Records shown
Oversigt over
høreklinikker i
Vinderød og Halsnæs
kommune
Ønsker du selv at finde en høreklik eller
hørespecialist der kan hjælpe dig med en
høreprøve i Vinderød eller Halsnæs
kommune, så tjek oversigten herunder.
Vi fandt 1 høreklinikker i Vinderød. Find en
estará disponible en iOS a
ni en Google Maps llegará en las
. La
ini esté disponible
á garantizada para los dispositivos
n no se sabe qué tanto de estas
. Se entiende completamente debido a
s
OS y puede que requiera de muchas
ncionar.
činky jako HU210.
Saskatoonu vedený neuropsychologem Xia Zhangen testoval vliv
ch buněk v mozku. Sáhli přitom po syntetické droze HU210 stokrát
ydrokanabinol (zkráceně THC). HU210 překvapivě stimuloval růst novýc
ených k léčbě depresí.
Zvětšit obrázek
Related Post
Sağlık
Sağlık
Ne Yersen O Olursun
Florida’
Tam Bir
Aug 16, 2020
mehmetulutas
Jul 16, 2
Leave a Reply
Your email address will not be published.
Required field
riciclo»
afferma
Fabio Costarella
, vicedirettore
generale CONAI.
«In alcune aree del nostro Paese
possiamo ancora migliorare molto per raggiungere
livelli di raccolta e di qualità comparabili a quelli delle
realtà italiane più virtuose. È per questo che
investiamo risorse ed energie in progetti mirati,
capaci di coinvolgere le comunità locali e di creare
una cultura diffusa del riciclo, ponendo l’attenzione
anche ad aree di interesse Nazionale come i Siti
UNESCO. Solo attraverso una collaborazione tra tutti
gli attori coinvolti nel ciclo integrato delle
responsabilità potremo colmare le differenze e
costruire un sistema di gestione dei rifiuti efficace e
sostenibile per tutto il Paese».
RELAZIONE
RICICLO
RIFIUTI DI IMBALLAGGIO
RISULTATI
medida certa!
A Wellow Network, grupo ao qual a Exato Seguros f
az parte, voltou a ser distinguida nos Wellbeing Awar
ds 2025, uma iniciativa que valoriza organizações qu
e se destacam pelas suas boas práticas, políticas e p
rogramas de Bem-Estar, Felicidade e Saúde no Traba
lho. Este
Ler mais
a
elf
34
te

Task goal
Copy exactly the lines from the one with "RIFIUTI DI IMBALLAGGIO" down to the last line of the records above, and leave out everything else.

Task answer
RIFIUTI DI IMBALLAGGIO
RISULTATI
medida certa!
A Wellow Network, grupo ao qual a Exato Seguros f
az parte, voltou a ser distinguida nos Wellbeing Awar
ds 2025, uma iniciativa que valoriza organizações qu
e se destacam pelas suas boas práticas, políticas e p
rogramas de Bem-Estar, Felicidade e Saúde no Traba
lho. Este
Ler mais
a
elf
34
te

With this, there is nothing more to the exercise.